> **Page excerpt**
#####

The current situation:
Our Angular app is in production and utilizes various libraries such as ng-select, angular-fontawesome, ng2-charts, ngx-quill, ng-bootstrap, and others. Everything seems normal with these libraries except for ng-bootstrap, which along with a few other smaller libraries, is causing an issue in VS Code. The problem lies in every component/directive from the library showing errors indicating that they cannot be found.
For example, when using ngbNav
:
<ul ngbNav #nav="ngbNav" [(activeId)]="active" class="nav-tabs">
</ul>
The dilemma:
VS Code highlights these components with red errors suggesting that they are invalid:
Can't bind to 'activeId' since it isn't a known property of 'ul'
and:
There is no directive with "exportAs" set to "ngbNav"
https://i.sstatic.net/2UOpt.png
We have ensured that NgbModule
is imported in app.module.ts
imports: [
CommonModule,
FormsModule,
BrowserModule,
AppRoutingModule,
HttpClientModule,
RouterModule,
BrowserAnimationsModule,
NgbModule,
...
]
One potential factor worth mentioning is our heavy use of lazy-loaded modules throughout the application.
In these "sub" modules where we utilize these components, NgbModule
is also imported in the respective <module-name>.module.ts
files.
The peculiar aspect:
Despite the error indications in VS Code, the actual functionality of the app remains intact. Local development proceeds without compilation errors, all ng-bootstrap components function correctly, linting and unit tests pass smoothly, the app builds successfully, and there are no issues in production.
This leads me to suspect that the problem might lie within VS Code's eslint
or angular language service
. I have attempted reinstalling related extensions but to no avail.
The query at hand:
Does anyone have insight into what could be causing this discrepancy and how it can be addressed? While not a critical issue, having the editor recognize the components accurately aids in debugging and exploring library functionalities.

#####

> **Given data**
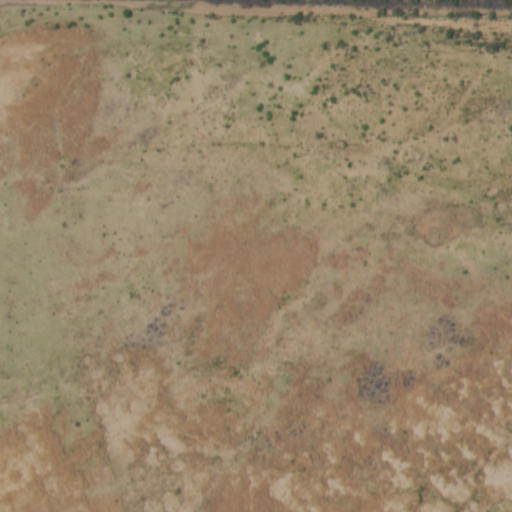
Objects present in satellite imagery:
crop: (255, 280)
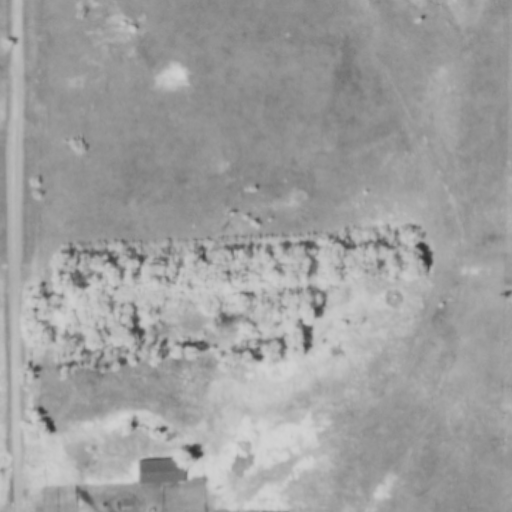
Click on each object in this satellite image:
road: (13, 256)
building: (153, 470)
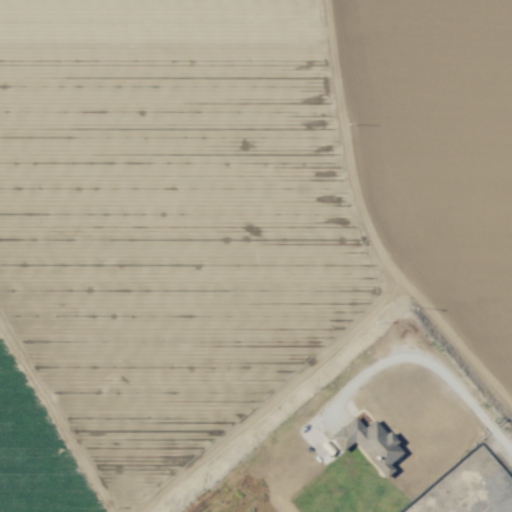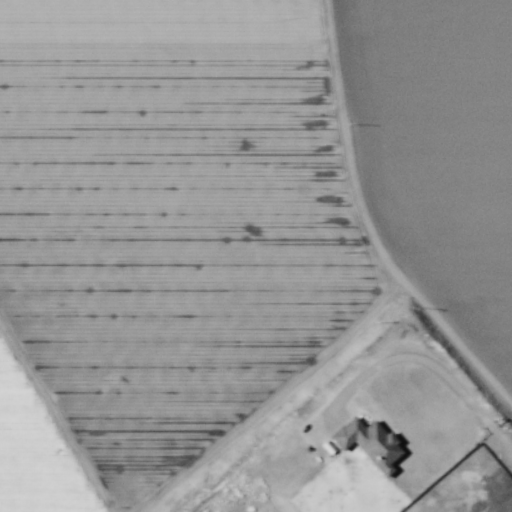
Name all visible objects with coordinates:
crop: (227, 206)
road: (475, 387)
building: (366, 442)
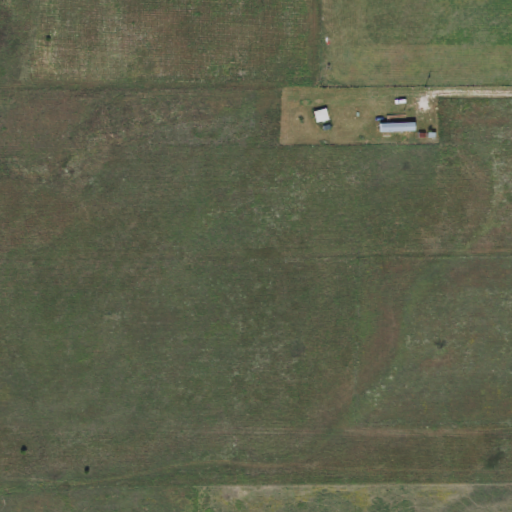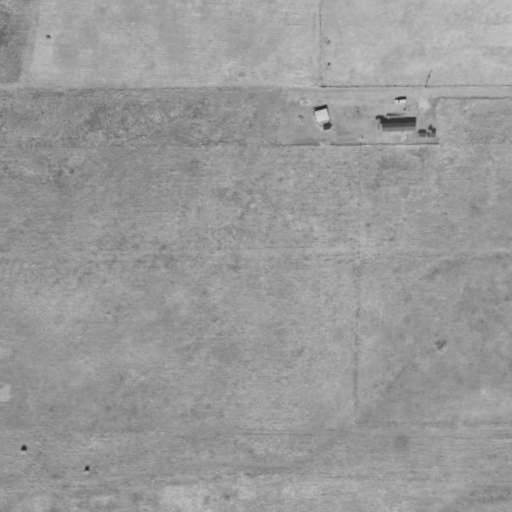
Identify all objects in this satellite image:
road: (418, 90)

#####

> **What you will do**
1 > According to the post on ng-bootstrap errors in VS Code, what did the writer already try without success?
2 > Summarize the post on ng-bootstrap errors in VS Code in two sentences.
The rows are not needed for this work.

> **Response list**
1 > Reinstalling the related extensions.

2 > In a production Angular app, VS Code marks ng-bootstrap components and directives such as ngbNav with errors saying they cannot be found, even though NgbModule is imported in app.module.ts and in the lazy-loaded modules that use them. The app compiles, passes linting and unit tests, builds, and works in production, so the writer suspects VS Code's eslint or Angular language service and asks what causes the discrepancy and how to address it.